We want to create a neural network that can generate characters or in other words we will create a font vector (latent vector) which defines a character and then we embed all fonts in a space where similar fonts have similar vectors.
- Python2.7
- Lasagne(to build and train neural networks in Theano)
- Theano
- numpy
- model
- random
- h5py(interface to the HDF5 binary data format)
- math
We are taking training data set from Erikbern’s page where he has provided 50k fonts for analysis and reference purposes.
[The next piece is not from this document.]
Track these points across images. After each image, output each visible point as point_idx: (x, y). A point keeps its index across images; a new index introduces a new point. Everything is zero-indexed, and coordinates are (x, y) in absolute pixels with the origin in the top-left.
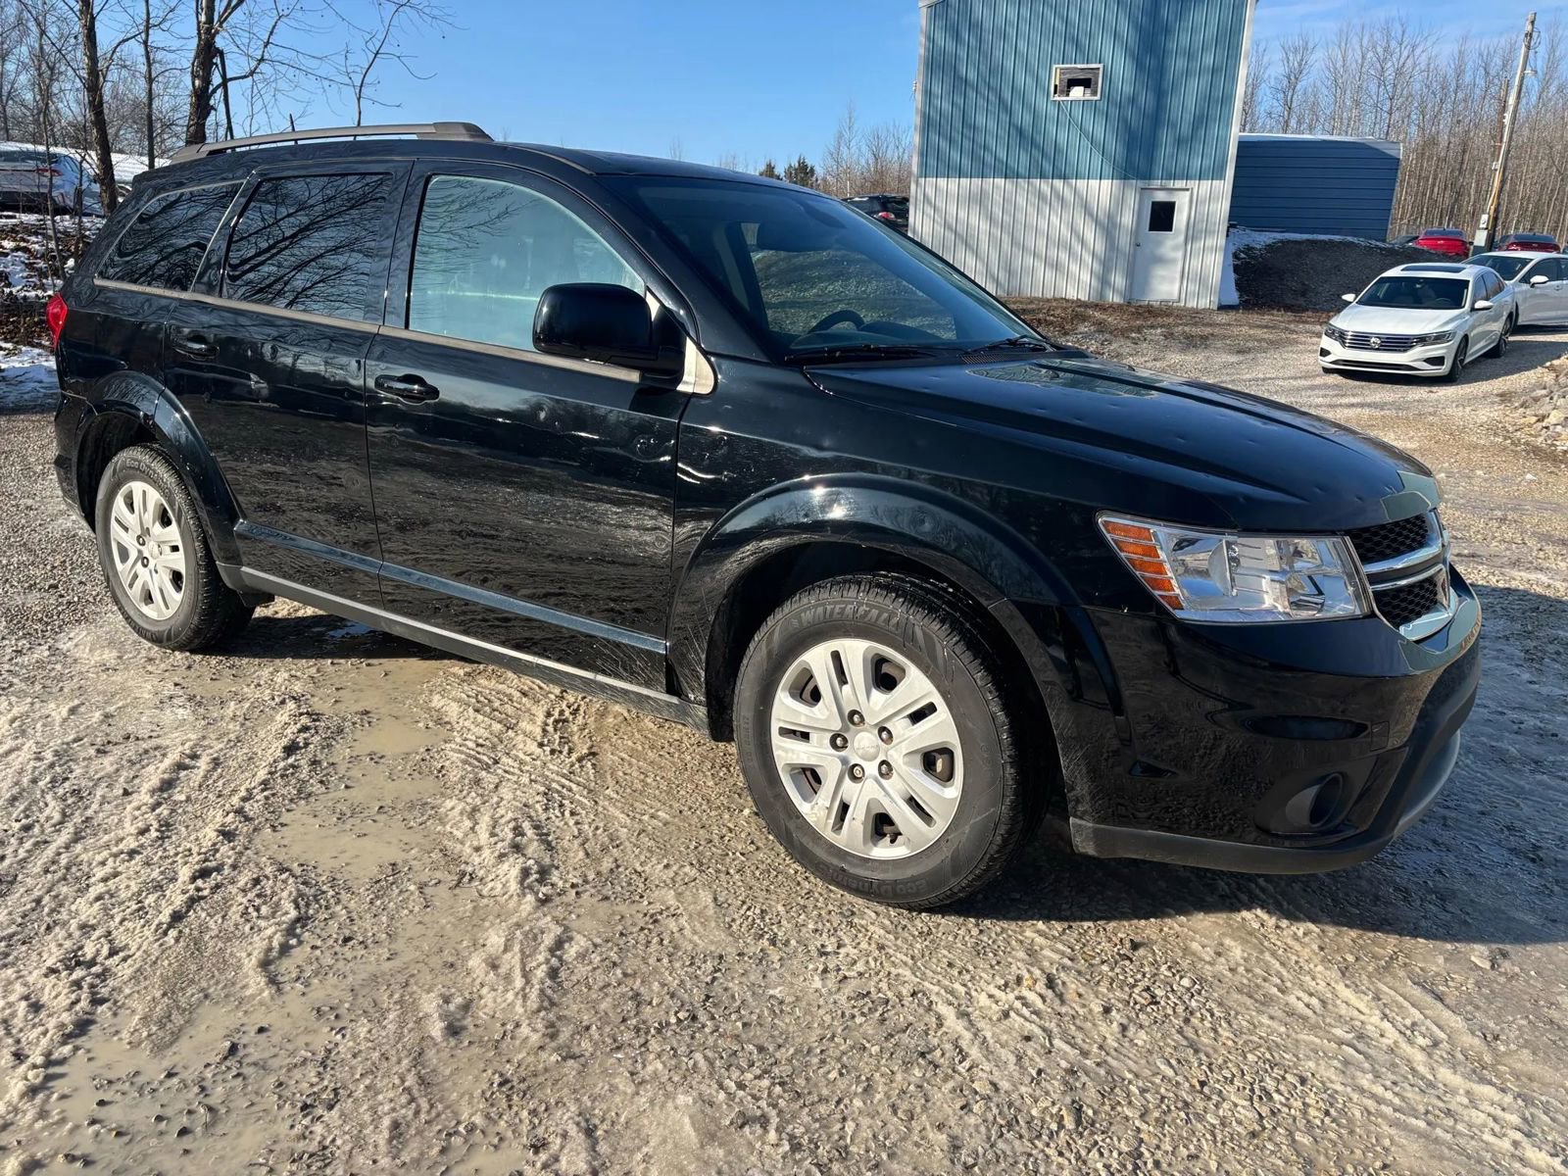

Here's a link to the data which we are using : Fonts data
All fonts need to be vertically aligned and scaled to fit bitmap and each character to be scaled to 64*64. Some notes on model:
- 4 hidden layers of fully connected layers of width 1024.
- The final layer is a 4096 layer (64 * 64) with sigmoid nonlinearity so that the output is between 0 (white) and 1 (black).
- L1 loss between predictions and target. This works much better than L2 which generates very “gray” images – you can see qualitatively in the pictures above.
- Pretty strong L2 regularization of all parameters.
- Leaky rectified units (alpha=0.01) of nonlinearity on each layer.
- The first layer is 102D – each font is a 40D vector joined with a 62D binary one-hot vector of what is the character.
- Learning rate is 1.0 which is shockingly high – seemed to work well. Decrease by 3x when no improvements on the 10% test set is achieved in any epoch.
- Minibatch size is 512 – seemed like larger minibatches gave faster convergence for some weird reason.
- No dropout, didn’t seem to help. I did add some moderate Gaussian noise (of sigma 0.03) to the font vector and qualitatively it seemed to help a bit.
- Very simple data augmentation by blurring the input randomly with sigma sampled from [0, 1]. My theory was that this would help fitting characters that have thin lines.